When it comes to gardening, one of the critical factors for success is to consider your climate. Different plants have different temperature and weather preferences, and what will thrive in one region will struggle or die in another. To help gardeners understand the unique characteristics of their local climate, the United States Department of Agriculture (USDA) has developed a system of gardening zones to differentiate the growing seasons in various regions across the country. This system partitions the country into zones based on each region’s unique set of weather and soil conditions that impact gardening.
The USDA gardening zone map was created in 1960 and updated in 2021. The map divides the United States into 13 zones, ranging from Zone 1 (the coldest) to Zone 13 (the warmest). Each zone is defined by the average minimum temperature in that region, then broken into subzones based on geographical features such as altitude and proximity to bodies of water.
Here is a breakdown of the gardening zones in the US:
Zone 1: Covers the very coldest areas of the country, with average minimum temperatures ranging from -60°F to -50°F, confined to areas of Alaska.
Zone 2: Comprised of areas with average minimum temperatures ranging from -50°F to -40°F, parts of southern Alaska, northernmost parts of Montana, North Dakota, and Minnesota.
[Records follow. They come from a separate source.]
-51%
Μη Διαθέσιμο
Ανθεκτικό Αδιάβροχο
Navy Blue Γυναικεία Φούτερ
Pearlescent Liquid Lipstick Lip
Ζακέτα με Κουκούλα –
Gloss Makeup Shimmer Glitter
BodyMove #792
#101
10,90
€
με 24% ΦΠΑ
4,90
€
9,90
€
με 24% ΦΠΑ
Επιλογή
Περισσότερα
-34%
Zone 3: This zone sweeps across the very northern rim of the contiguous US, northern Montana, North Dakota, Minnesota, New York, Vermont, New Hampshire and Maine, where average minimum temperatures range from -40°F to -30°F.
Zone 4: This zone consists of areas with average minimum temperatures ranging from -30°F to -20°F, made up of parts of Idaho, Wyoming, Colorado, Montana, South Dakota, Minnesota, Wisconsin and Michigan, along with South Dakota, Wisconsin, parts of Vermont, New Hampshire and Maine.
Zone 5: Average minimum temperatures in this zone range from -20°F to -10°F, reaching across the Central United States, including eastern Colorado, Nebraska, Indiana, Illinois, Indiana, Ohio, Pennsylvania, and up into the New England states.
Zone 6: Covers areas with average minimum temperatures ranging from -10°F to 0°F, states including Washington, Oregon, Nevada, Utah, down into northern Arizona and New Mexico, Kansas, Missouri, southern Illinois, Indiana, Ohio, Kentucky, West Virginia, Pennsylvania, New Jersey, Connecticut, Massachusetts and Rhode Island.
Zone 7 covers areas with average minimum temperatures ranging from 0°F to 10°F. This includes parts of Arizona, New Mexico, Texas, Oklahoma, Arkansas, northern Mississippi and Georgia, Tennessee, North Carolina, Virginia and Maryland.
Zone 8: Made up of states with average minimum temperatures ranging from 10°F to 20°F. These include western Washington and Oregon, along with Texas, Louisiana, southern Arkansas, Texas, Louisiana, Mississippi, Alabama, Georgia, South Carolina and northern Florida.
Zone 9 covers areas with average minimum temperatures ranging from 20°F to 30°F. This includes parts of Arizona, New Mexico, Texas, Oklahoma, Arkansas, northern Mississippi and Georgia, Tennessee, North Carolina, Virginia and Maryland.
Zone 10 comprises areas with rare frost or freezing temperatures, averaging from 30°F to 40°F minimum. This includes parts of California, Arizona, New Mexico, Texas and Florida.
Zone 11 covers areas with average minimum temperatures ranging from 40°F to 50°F. This includes parts of Hawaii.
Zone 12: Tropical regions where the average minimum temperatures range from 50°-60° Fahrenheit, covering Hawaii, Puerto Rico, and the US Virgin Islands.
Zone 13: The smallest zone with average minimum temperatures above 60 degrees. It only covers the Florida Keys.
The USDA gardening zone map is an essential tool for American gardeners. By understanding the unique characteristics of their local climate, gardeners can create a thriving garden. In addition to choosing plants based on their gardening zone, gardeners must also consider soil type, sun exposure, and moisture levels.